---------- Data records
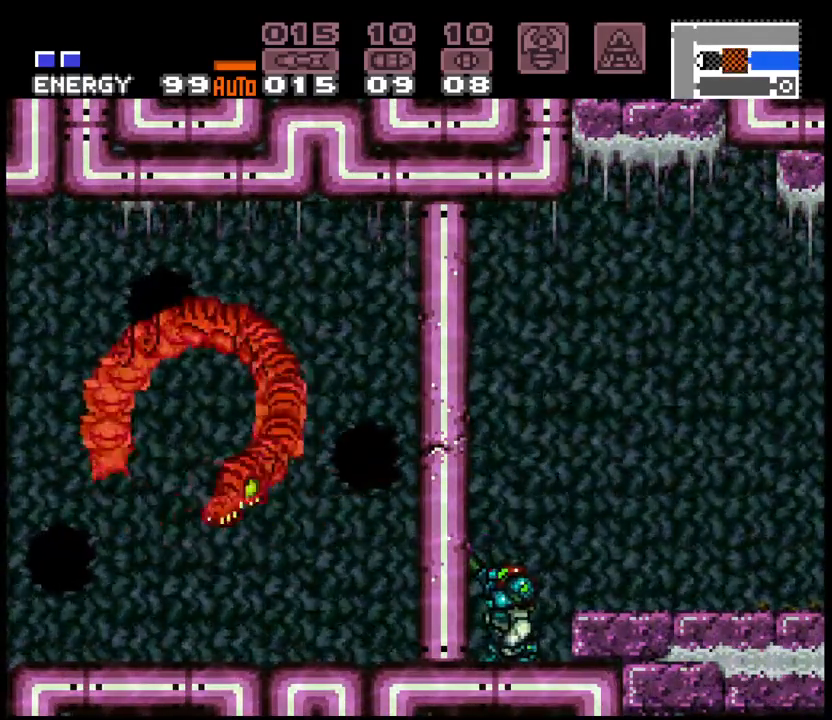
{"buttons": ["B", "X", "R1"], "events": [[83, "B", "down"]]}
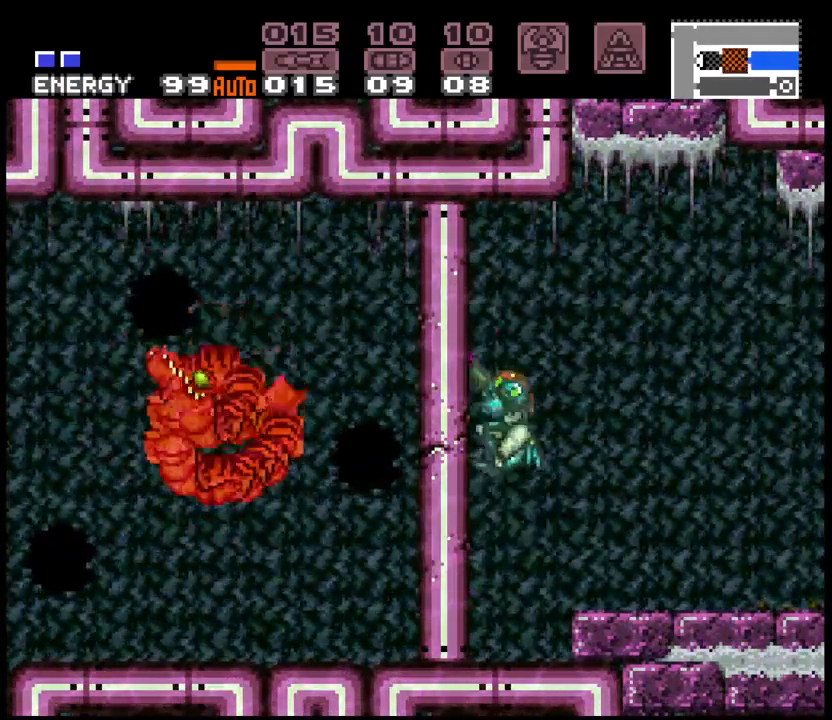
{"buttons": ["X", "R1"], "events": [[17, "B", "up"], [50, "R1", "up"], [117, "X", "up"], [200, "X", "down"], [467, "R1", "down"]]}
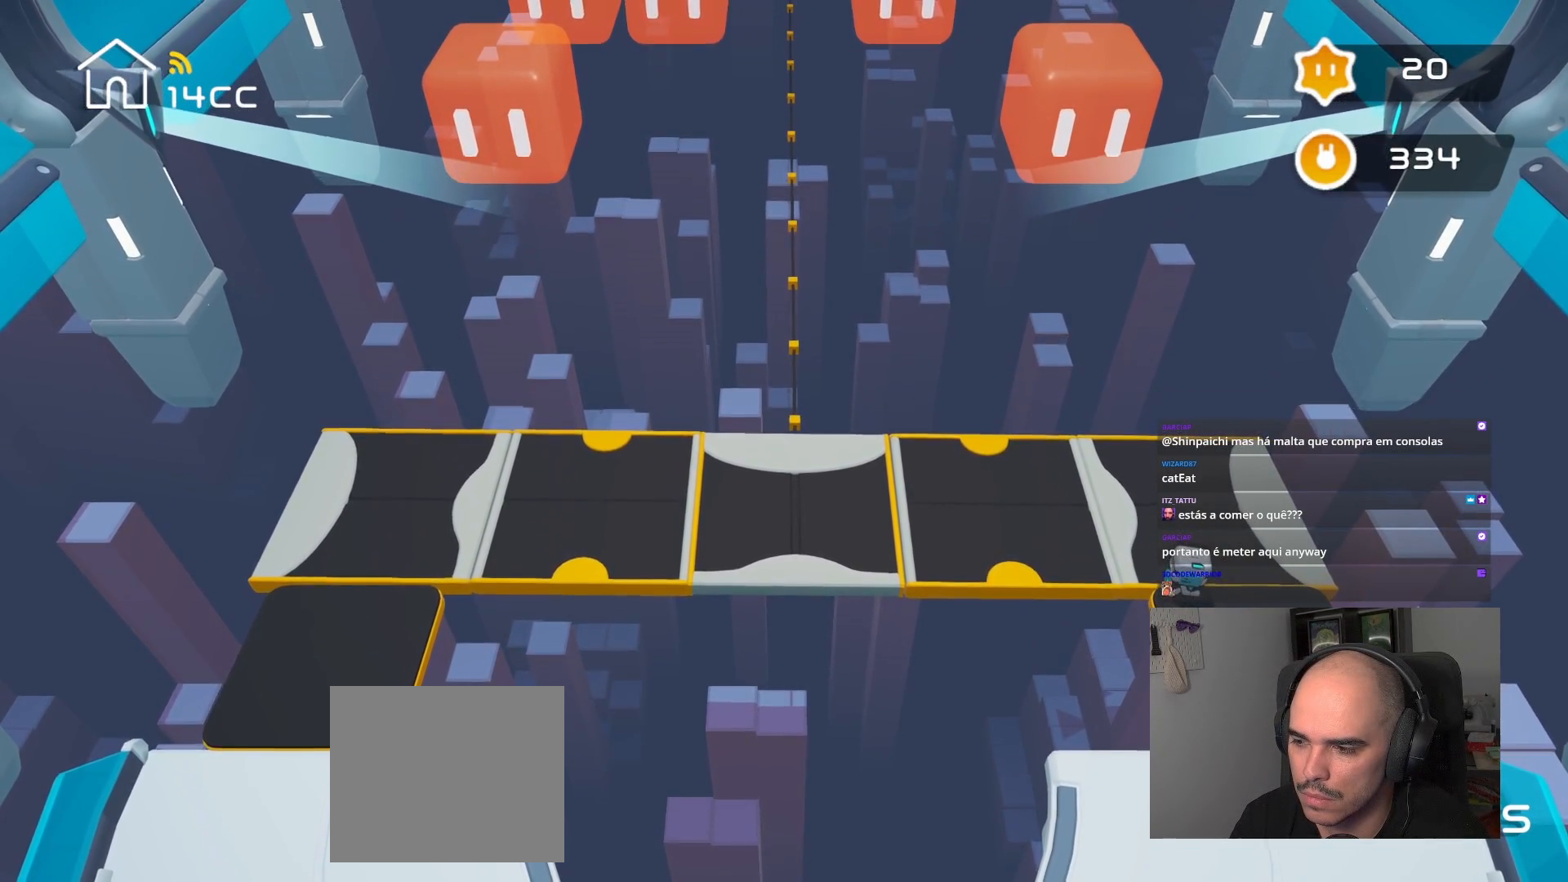
Gameplay with a controller (PlayStation layout); each line is a JSON object with the inputs held at the frame after it. "events" lists button and stick changes between this image and that frame as [ms after this image, input, new state], when the widget could be followed in between.
{"buttons": [], "left_stick": "center", "right_stick": "center", "events": [[167, "right_stick", "down-right"], [284, "right_stick", "center"]]}
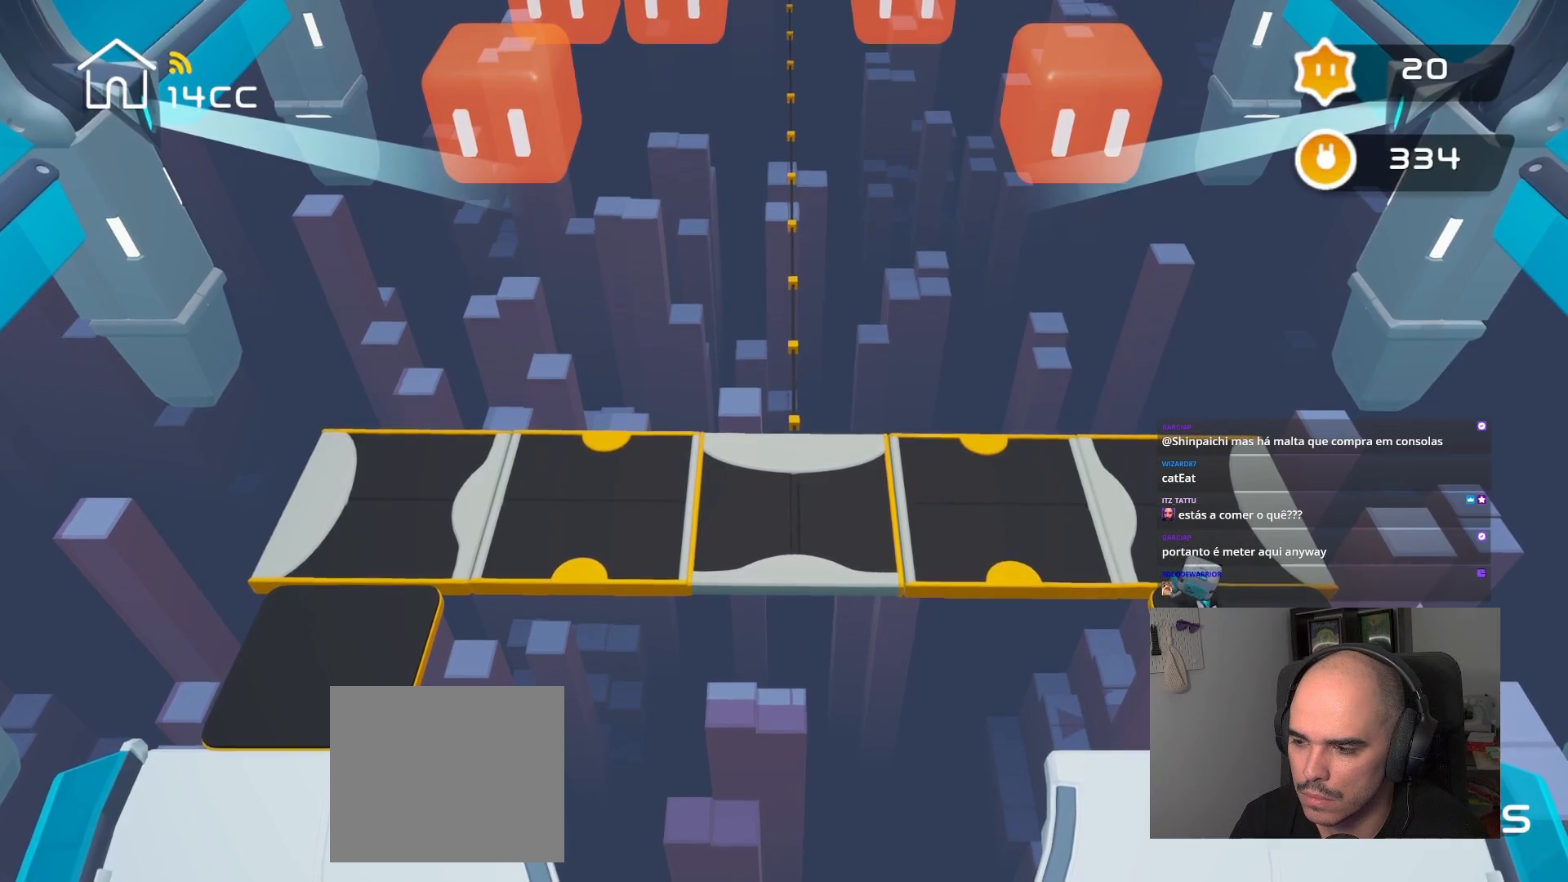
{"buttons": [], "left_stick": "center", "right_stick": "center", "events": [[184, "right_stick", "right"], [284, "right_stick", "center"]]}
--------------------
Exercise:
The images are to be left out while the entries are written out exactly.

Response to the exercise:
{"buttons": ["B", "X", "R1"], "events": [[83, "B", "down"]]}
{"buttons": ["X", "R1"], "events": [[17, "B", "up"], [50, "R1", "up"], [117, "X", "up"], [200, "X", "down"], [467, "R1", "down"]]}
Gameplay with a controller (PlayStation layout); each line is a JSON object with the inputs held at the frame after it. "events" lists button and stick changes between this image and that frame as [ms after this image, input, new state], when the widget could be followed in between.
{"buttons": [], "left_stick": "center", "right_stick": "center", "events": [[167, "right_stick", "down-right"], [284, "right_stick", "center"]]}
{"buttons": [], "left_stick": "center", "right_stick": "center", "events": [[184, "right_stick", "right"], [284, "right_stick", "center"]]}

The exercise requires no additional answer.